== Material for the task ==
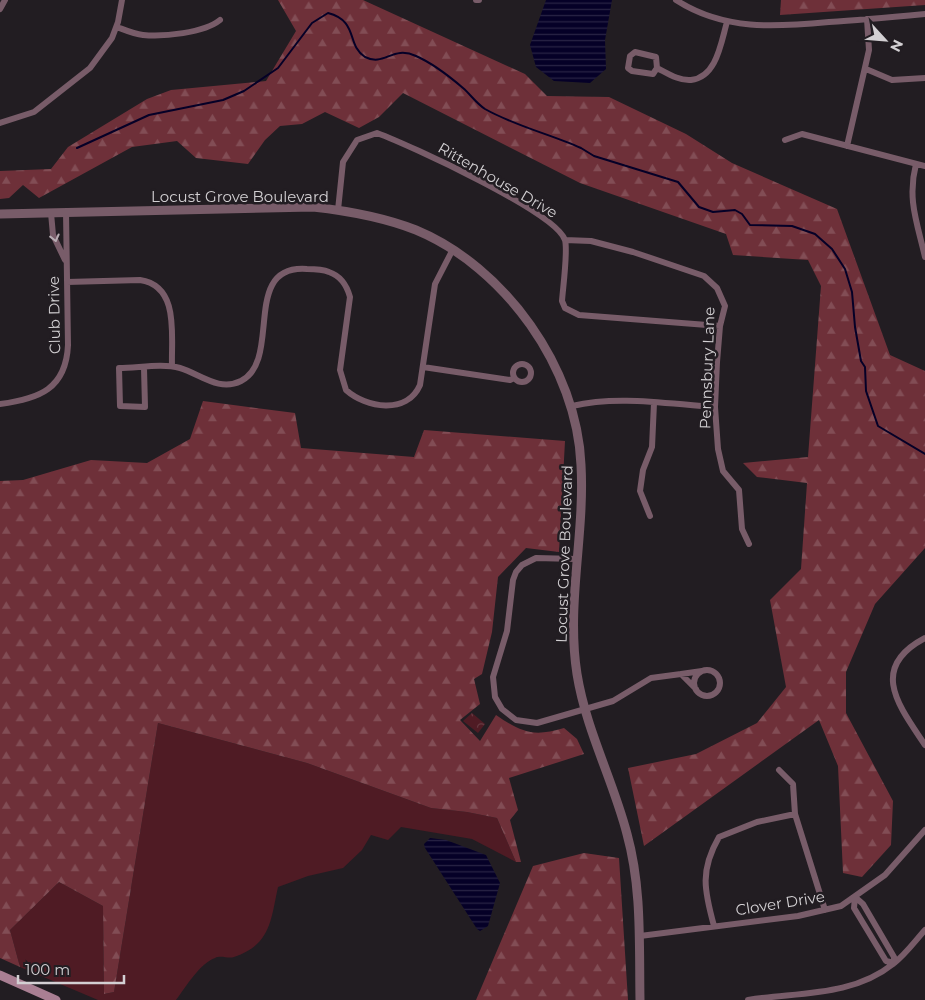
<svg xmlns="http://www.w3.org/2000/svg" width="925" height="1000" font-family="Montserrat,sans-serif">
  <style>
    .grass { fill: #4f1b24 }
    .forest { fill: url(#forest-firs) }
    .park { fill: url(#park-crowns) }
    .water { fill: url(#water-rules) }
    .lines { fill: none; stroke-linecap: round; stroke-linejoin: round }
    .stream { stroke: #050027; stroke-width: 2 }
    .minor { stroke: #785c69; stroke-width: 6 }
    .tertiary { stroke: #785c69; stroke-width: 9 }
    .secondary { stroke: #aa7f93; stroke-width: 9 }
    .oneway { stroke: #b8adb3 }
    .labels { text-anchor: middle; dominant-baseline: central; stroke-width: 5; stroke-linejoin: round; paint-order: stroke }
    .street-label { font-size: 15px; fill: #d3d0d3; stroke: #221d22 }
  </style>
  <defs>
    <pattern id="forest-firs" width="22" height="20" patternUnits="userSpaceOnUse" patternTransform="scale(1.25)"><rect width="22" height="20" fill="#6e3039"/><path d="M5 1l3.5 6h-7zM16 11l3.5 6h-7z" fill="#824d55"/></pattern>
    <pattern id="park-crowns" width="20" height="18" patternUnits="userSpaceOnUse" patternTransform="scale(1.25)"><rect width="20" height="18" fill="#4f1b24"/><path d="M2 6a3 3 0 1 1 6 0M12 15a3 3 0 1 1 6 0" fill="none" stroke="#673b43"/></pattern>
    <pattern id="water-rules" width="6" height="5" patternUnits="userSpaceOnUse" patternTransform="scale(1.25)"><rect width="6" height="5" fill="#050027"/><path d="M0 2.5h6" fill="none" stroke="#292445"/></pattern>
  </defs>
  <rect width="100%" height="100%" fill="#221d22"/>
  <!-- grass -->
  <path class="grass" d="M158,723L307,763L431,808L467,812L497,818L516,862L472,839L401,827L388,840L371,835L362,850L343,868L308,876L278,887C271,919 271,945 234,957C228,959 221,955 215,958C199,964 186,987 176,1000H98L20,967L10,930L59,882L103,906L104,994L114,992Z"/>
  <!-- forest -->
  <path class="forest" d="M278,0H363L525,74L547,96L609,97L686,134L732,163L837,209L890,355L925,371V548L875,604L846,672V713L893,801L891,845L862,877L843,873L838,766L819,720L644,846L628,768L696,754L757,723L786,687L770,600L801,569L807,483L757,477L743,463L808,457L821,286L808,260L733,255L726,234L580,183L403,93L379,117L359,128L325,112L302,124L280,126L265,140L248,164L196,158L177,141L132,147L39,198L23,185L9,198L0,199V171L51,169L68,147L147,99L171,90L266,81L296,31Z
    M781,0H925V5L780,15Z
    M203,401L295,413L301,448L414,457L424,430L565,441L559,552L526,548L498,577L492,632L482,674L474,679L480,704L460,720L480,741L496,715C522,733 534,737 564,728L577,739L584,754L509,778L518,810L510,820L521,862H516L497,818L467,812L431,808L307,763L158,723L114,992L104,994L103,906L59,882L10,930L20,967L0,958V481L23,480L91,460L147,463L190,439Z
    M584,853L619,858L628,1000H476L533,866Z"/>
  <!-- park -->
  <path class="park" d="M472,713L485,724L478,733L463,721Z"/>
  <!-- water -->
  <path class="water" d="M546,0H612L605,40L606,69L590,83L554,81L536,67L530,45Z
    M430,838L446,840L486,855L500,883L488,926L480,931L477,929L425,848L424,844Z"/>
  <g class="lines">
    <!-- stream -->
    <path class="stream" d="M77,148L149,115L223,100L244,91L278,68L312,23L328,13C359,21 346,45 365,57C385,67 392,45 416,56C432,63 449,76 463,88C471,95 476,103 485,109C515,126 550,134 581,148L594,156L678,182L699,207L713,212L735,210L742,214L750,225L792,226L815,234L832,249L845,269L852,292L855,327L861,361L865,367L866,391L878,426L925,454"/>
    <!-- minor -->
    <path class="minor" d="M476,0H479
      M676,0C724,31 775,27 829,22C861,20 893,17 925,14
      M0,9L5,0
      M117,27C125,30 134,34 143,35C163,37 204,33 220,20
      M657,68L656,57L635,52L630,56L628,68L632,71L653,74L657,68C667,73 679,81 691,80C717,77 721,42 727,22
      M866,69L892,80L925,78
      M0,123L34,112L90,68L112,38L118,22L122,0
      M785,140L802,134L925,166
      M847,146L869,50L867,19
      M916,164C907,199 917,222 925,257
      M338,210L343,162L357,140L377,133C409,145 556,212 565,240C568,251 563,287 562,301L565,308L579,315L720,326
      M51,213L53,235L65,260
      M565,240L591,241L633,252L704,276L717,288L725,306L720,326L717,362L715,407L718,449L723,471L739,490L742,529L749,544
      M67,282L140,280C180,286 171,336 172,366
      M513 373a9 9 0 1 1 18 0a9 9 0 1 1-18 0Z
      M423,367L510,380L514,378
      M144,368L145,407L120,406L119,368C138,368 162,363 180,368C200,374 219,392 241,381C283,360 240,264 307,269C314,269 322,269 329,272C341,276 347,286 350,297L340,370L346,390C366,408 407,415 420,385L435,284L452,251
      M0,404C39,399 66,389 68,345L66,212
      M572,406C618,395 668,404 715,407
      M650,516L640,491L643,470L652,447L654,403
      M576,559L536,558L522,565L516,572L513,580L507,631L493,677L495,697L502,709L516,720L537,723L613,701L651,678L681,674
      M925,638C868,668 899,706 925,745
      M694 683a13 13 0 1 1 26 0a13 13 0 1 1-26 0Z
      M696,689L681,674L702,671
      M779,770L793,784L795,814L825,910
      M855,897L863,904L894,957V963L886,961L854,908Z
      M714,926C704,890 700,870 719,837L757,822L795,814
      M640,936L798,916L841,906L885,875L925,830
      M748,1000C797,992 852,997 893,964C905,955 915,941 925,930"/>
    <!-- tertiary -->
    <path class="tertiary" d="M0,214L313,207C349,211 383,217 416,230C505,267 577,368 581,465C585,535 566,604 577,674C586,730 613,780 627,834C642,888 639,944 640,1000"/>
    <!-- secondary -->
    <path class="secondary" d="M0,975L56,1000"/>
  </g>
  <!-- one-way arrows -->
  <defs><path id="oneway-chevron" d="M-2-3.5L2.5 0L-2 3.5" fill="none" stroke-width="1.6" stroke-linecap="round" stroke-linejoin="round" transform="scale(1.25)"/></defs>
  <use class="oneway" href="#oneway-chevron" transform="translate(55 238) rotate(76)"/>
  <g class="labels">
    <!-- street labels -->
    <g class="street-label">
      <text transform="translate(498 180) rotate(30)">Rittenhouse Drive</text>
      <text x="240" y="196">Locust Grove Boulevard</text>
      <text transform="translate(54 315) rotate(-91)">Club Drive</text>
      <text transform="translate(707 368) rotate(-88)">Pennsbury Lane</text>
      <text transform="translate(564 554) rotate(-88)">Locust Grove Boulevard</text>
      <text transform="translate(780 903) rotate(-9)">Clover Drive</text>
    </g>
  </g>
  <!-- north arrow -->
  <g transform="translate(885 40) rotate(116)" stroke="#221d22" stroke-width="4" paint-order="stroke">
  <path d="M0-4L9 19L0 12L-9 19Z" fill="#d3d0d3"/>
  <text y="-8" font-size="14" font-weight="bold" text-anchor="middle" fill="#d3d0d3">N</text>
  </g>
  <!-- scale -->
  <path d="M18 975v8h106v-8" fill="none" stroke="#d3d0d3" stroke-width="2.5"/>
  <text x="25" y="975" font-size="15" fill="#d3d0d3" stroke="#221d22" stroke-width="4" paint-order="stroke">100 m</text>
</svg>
===
▶ [Assignment]: Copy the full listing above exactly, apart from the pictures.

▶ [The answer]:
<svg xmlns="http://www.w3.org/2000/svg" width="925" height="1000" font-family="Montserrat,sans-serif">
  <style>
    .grass { fill: #4f1b24 }
    .forest { fill: url(#forest-firs) }
    .park { fill: url(#park-crowns) }
    .water { fill: url(#water-rules) }
    .lines { fill: none; stroke-linecap: round; stroke-linejoin: round }
    .stream { stroke: #050027; stroke-width: 2 }
    .minor { stroke: #785c69; stroke-width: 6 }
    .tertiary { stroke: #785c69; stroke-width: 9 }
    .secondary { stroke: #aa7f93; stroke-width: 9 }
    .oneway { stroke: #b8adb3 }
    .labels { text-anchor: middle; dominant-baseline: central; stroke-width: 5; stroke-linejoin: round; paint-order: stroke }
    .street-label { font-size: 15px; fill: #d3d0d3; stroke: #221d22 }
  </style>
  <defs>
    <pattern id="forest-firs" width="22" height="20" patternUnits="userSpaceOnUse" patternTransform="scale(1.25)"><rect width="22" height="20" fill="#6e3039"/><path d="M5 1l3.5 6h-7zM16 11l3.5 6h-7z" fill="#824d55"/></pattern>
    <pattern id="park-crowns" width="20" height="18" patternUnits="userSpaceOnUse" patternTransform="scale(1.25)"><rect width="20" height="18" fill="#4f1b24"/><path d="M2 6a3 3 0 1 1 6 0M12 15a3 3 0 1 1 6 0" fill="none" stroke="#673b43"/></pattern>
    <pattern id="water-rules" width="6" height="5" patternUnits="userSpaceOnUse" patternTransform="scale(1.25)"><rect width="6" height="5" fill="#050027"/><path d="M0 2.5h6" fill="none" stroke="#292445"/></pattern>
  </defs>
  <rect width="100%" height="100%" fill="#221d22"/>
  <!-- grass -->
  <path class="grass" d="M158,723L307,763L431,808L467,812L497,818L516,862L472,839L401,827L388,840L371,835L362,850L343,868L308,876L278,887C271,919 271,945 234,957C228,959 221,955 215,958C199,964 186,987 176,1000H98L20,967L10,930L59,882L103,906L104,994L114,992Z"/>
  <!-- forest -->
  <path class="forest" d="M278,0H363L525,74L547,96L609,97L686,134L732,163L837,209L890,355L925,371V548L875,604L846,672V713L893,801L891,845L862,877L843,873L838,766L819,720L644,846L628,768L696,754L757,723L786,687L770,600L801,569L807,483L757,477L743,463L808,457L821,286L808,260L733,255L726,234L580,183L403,93L379,117L359,128L325,112L302,124L280,126L265,140L248,164L196,158L177,141L132,147L39,198L23,185L9,198L0,199V171L51,169L68,147L147,99L171,90L266,81L296,31Z
    M781,0H925V5L780,15Z
    M203,401L295,413L301,448L414,457L424,430L565,441L559,552L526,548L498,577L492,632L482,674L474,679L480,704L460,720L480,741L496,715C522,733 534,737 564,728L577,739L584,754L509,778L518,810L510,820L521,862H516L497,818L467,812L431,808L307,763L158,723L114,992L104,994L103,906L59,882L10,930L20,967L0,958V481L23,480L91,460L147,463L190,439Z
    M584,853L619,858L628,1000H476L533,866Z"/>
  <!-- park -->
  <path class="park" d="M472,713L485,724L478,733L463,721Z"/>
  <!-- water -->
  <path class="water" d="M546,0H612L605,40L606,69L590,83L554,81L536,67L530,45Z
    M430,838L446,840L486,855L500,883L488,926L480,931L477,929L425,848L424,844Z"/>
  <g class="lines">
    <!-- stream -->
    <path class="stream" d="M77,148L149,115L223,100L244,91L278,68L312,23L328,13C359,21 346,45 365,57C385,67 392,45 416,56C432,63 449,76 463,88C471,95 476,103 485,109C515,126 550,134 581,148L594,156L678,182L699,207L713,212L735,210L742,214L750,225L792,226L815,234L832,249L845,269L852,292L855,327L861,361L865,367L866,391L878,426L925,454"/>
    <!-- minor -->
    <path class="minor" d="M476,0H479
      M676,0C724,31 775,27 829,22C861,20 893,17 925,14
      M0,9L5,0
      M117,27C125,30 134,34 143,35C163,37 204,33 220,20
      M657,68L656,57L635,52L630,56L628,68L632,71L653,74L657,68C667,73 679,81 691,80C717,77 721,42 727,22
      M866,69L892,80L925,78
      M0,123L34,112L90,68L112,38L118,22L122,0
      M785,140L802,134L925,166
      M847,146L869,50L867,19
      M916,164C907,199 917,222 925,257
      M338,210L343,162L357,140L377,133C409,145 556,212 565,240C568,251 563,287 562,301L565,308L579,315L720,326
      M51,213L53,235L65,260
      M565,240L591,241L633,252L704,276L717,288L725,306L720,326L717,362L715,407L718,449L723,471L739,490L742,529L749,544
      M67,282L140,280C180,286 171,336 172,366
      M513 373a9 9 0 1 1 18 0a9 9 0 1 1-18 0Z
      M423,367L510,380L514,378
      M144,368L145,407L120,406L119,368C138,368 162,363 180,368C200,374 219,392 241,381C283,360 240,264 307,269C314,269 322,269 329,272C341,276 347,286 350,297L340,370L346,390C366,408 407,415 420,385L435,284L452,251
      M0,404C39,399 66,389 68,345L66,212
      M572,406C618,395 668,404 715,407
      M650,516L640,491L643,470L652,447L654,403
      M576,559L536,558L522,565L516,572L513,580L507,631L493,677L495,697L502,709L516,720L537,723L613,701L651,678L681,674
      M925,638C868,668 899,706 925,745
      M694 683a13 13 0 1 1 26 0a13 13 0 1 1-26 0Z
      M696,689L681,674L702,671
      M779,770L793,784L795,814L825,910
      M855,897L863,904L894,957V963L886,961L854,908Z
      M714,926C704,890 700,870 719,837L757,822L795,814
      M640,936L798,916L841,906L885,875L925,830
      M748,1000C797,992 852,997 893,964C905,955 915,941 925,930"/>
    <!-- tertiary -->
    <path class="tertiary" d="M0,214L313,207C349,211 383,217 416,230C505,267 577,368 581,465C585,535 566,604 577,674C586,730 613,780 627,834C642,888 639,944 640,1000"/>
    <!-- secondary -->
    <path class="secondary" d="M0,975L56,1000"/>
  </g>
  <!-- one-way arrows -->
  <defs><path id="oneway-chevron" d="M-2-3.5L2.5 0L-2 3.5" fill="none" stroke-width="1.6" stroke-linecap="round" stroke-linejoin="round" transform="scale(1.25)"/></defs>
  <use class="oneway" href="#oneway-chevron" transform="translate(55 238) rotate(76)"/>
  <g class="labels">
    <!-- street labels -->
    <g class="street-label">
      <text transform="translate(498 180) rotate(30)">Rittenhouse Drive</text>
      <text x="240" y="196">Locust Grove Boulevard</text>
      <text transform="translate(54 315) rotate(-91)">Club Drive</text>
      <text transform="translate(707 368) rotate(-88)">Pennsbury Lane</text>
      <text transform="translate(564 554) rotate(-88)">Locust Grove Boulevard</text>
      <text transform="translate(780 903) rotate(-9)">Clover Drive</text>
    </g>
  </g>
  <!-- north arrow -->
  <g transform="translate(885 40) rotate(116)" stroke="#221d22" stroke-width="4" paint-order="stroke">
  <path d="M0-4L9 19L0 12L-9 19Z" fill="#d3d0d3"/>
  <text y="-8" font-size="14" font-weight="bold" text-anchor="middle" fill="#d3d0d3">N</text>
  </g>
  <!-- scale -->
  <path d="M18 975v8h106v-8" fill="none" stroke="#d3d0d3" stroke-width="2.5"/>
  <text x="25" y="975" font-size="15" fill="#d3d0d3" stroke="#221d22" stroke-width="4" paint-order="stroke">100 m</text>
</svg>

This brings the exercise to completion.